Looksee::ObjectMixin
ls
Object
DelegateClass default_src_encoding irb_binding
Enumerable
all? detect entries group_by min reject take
any? drop find include? min_by reverse_each take_while
chunk drop_while find_all inject minmax select to_a
chunk_while each_cons find_index lazy minmax_by slice_after to_h
collect each_entry first map none? slice_before to_set
collect_concat each_slice flat_map max one? slice_when zip
count each_with_index grep max_by partition sort
cycle each_with_object grep_v member? reduce sort_by
Array
& collect! eql? keep_if reverse sort!
* combination fetch last reverse! sort_by!
+ compact fill length reverse_each take
- compact! find_index map rindex take_while
<< concat first map! rotate to_a
<=> count flatten pack rotate! to_ary
== cycle flatten! permutation sample to_h
[] delete frozen? pop select to_s
[]= delete_at hash product select! transpose
any? delete_if include? push shift uniq
assoc dig index rassoc shuffle uniq!
at drop initialize reject shuffle! unshift
bsearch drop_while initialize_copy reject! size values_at
bsearch_index each insert repeated_combination slice zip
clear each_index inspect repeated_permutation slice! |
collect empty? join replace sort

Methods are colored according to whether they're public, protected,
private, undefined (using Module#undef_method), or overridden.

(Undefined methods are not shown on MRI 2.3 due to interpreter limitations.)

You can hide, say, private methods like this:

irb> [].ls :noprivate

Or filter the list by Regexp:

irb> [].ls /^to_/
=> BasicObject
Kernel
to_enum to_s
Looksee::ObjectMixin
Object
to_yaml to_yaml_properties to_yaml_style
Enumerable
to_a to_set
Array
to_a to_ary to_s to_yaml

## Proxy objects

Objects that delegate everything via `method_missing` to some other object can
be tricky, because they will delegate `ls` itself.

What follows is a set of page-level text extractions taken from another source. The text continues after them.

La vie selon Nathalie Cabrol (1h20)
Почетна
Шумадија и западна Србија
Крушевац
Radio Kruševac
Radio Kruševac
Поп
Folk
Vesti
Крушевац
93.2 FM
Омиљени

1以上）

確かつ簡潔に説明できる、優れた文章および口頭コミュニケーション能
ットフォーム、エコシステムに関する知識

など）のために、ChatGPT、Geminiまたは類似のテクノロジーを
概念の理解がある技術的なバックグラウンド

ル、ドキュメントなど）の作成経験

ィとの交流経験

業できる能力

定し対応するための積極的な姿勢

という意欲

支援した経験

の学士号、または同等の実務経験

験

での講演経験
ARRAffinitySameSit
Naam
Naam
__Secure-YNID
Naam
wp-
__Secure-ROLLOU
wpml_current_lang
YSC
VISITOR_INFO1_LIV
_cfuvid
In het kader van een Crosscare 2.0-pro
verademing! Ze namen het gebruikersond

To view such objects, you can
always do:

Looksee[object]

This will also work for `BasicObject` instances that don't have an `ls` method.
`Object#ls` is simply a wrapper around `Looksee.[]`.

## To the source!

If you want to know more about any of those methods, Looksee can
take you straight to the source in your editor:

[].ls.edit :to_set

By default, this uses `vi`; customize it like this:

# %f = file, %l = line number
Looksee.editor = "mate -l%l %f"

## `ls` in your way?

If you have a library that for some reason can't handle an `ls` method existing
on `Object`, you may rename it like this:

Looksee.rename :_ls

## Quick Reference

We've got one:

Looksee.help

Enjoy!

## Troubleshooting

### ANSI Escapes

If your pager is not configured, you may see ugly output like this:

ESC[1;37mArrayESC[0m
ESC[1;32m&ESC[0m ESC[1;32mcompact!ESC[0m ESC[1;32minclude?ESC[0m
ESC[1;32mrassocESC[0m ESC[1;32mto_aESC[0m

The most common pager is `less`, which you can configure by setting an
environment variable like this in your shell configuration (usually
`~/.bashrc`):

export LESS=-R

## Contributing

* [Bug reports](https://github.com/oggy/looksee/issues)
* [Source](https://github.com/oggy/looksee)
* Patches: Fork on Github, send pull request.
* Include tests where practical.
* Leave the version alone, or bump it in a separate commit.